Counting every undergraduate at MTTI, 50% rely on federal student loans toward their education, borrowing on average $7,120 in federal loans per year. This works out to 0.0% larger than the first-year federal average of $7,117.

Repeating that yearly amount projects to about $14,240 across two years and $28,480 over a four-year span. This projection keeps yearly federal borrowing flat and excludes private and Parent PLUS loans.

Undergraduate federal borrowingValue
Share using federal loans50%
Average federal loan per year$7,120
Undergraduates with a federal loan285
Total federal loans (one year)$2,029,307

Median Student Borrowing for MotoRing Technical Training Institute

Graduating and withdrawing students at MTTI carry a median federal debt of $9,350 in federal borrowing.

Borrower groupMedian federal debt
All federal borrowers$9,350
Students who completed (graduates)$9,500
Students who withdrew$4,750

Withdrawn-student debt matters because those borrowers carry the loans without the degree that helps repay them.

Debt Spread by Percentile

The median hides the spread, so the percentiles below show cumulative federal debt at four points in the distribution for MTTI.

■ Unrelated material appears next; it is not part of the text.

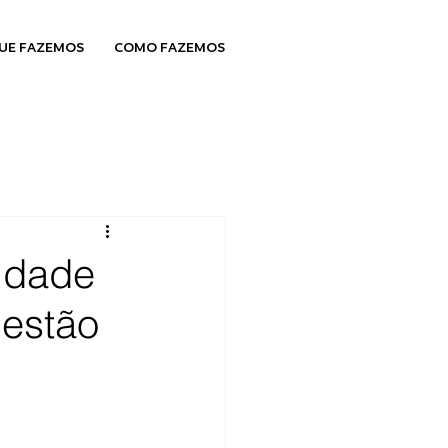
UE FAZEMOS
COMO FAZEMOS
idade
estão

PercentileCumulative Federal Debt
10th percentile (lowest-debt students)$4,750
25th percentile$5,500
75th percentile$9,500
90th percentile (highest-debt students)$9,500

The gap between the 10th and 90th percentile is the clearest single measure of how widely borrowing varies at MTTI.

Total Borrowing Including PLUS Loans at MotoRing Technical Training Institute

The figures above count only the students own federal loans. Adding PLUS loans (borrowed by parents or graduate students) gives a fuller picture of total borrowing at MTTI.

GroupBorrowersMedian debt incl. PLUS
All borrowers153$9,618

What It Costs to Repay at MotoRing Technical Training Institute

These figures turn the debt totals into a monthly repayment picture for MTTI.

Loan Default Rates for MotoRing Technical Training Institute

Defaulting means failing to repay a federal student loan, which carries serious credit consequences. Two-year cohort default-rate data for MTTI is shown below.

MetricValue
2-year cohort default rate9.5%
Borrowers in the cohort221

A lower default rate generally signals that graduates earn enough to manage their loan payments.

Median Debt by Student Group at MotoRing Technical Training Institute

Median debt differs by income tier, first-generation status, and whether the student is financially dependent.

By Family Income

Income tierMedian federal debt
Low income$9,500
Middle income$6,261
High income$5,500

First-Gen vs Continuing-Gen Borrowing

CohortMedian federal debt
First-generation students$9,399
Continuing-generation students$5,500

Dependent vs Independent Borrowers

CohortMedian federal debt
Dependent students$5,500
Independent students$9,500

Debt Equity Indicators at MotoRing Technical Training Institute

The Department of Education computes gap indicators that show how borrowing differs between student groups at MTTI.

What to Know Before You Borrow

The Difference Between Subsidized and Unsubsidized Loans

Unsubsidized federal student loans accrue interest every month — even while you are still enrolled. Unless you pay that interest as it builds, the balance you owe at graduation can be noticeably higher than the amount you originally borrowed.

Worth Knowing

Unlike most other debt, federal student loans generally survive bankruptcy — and unpaid balances can lead to wage garnishment — so borrow only what you truly need.

References

More about our data sources and methodologies.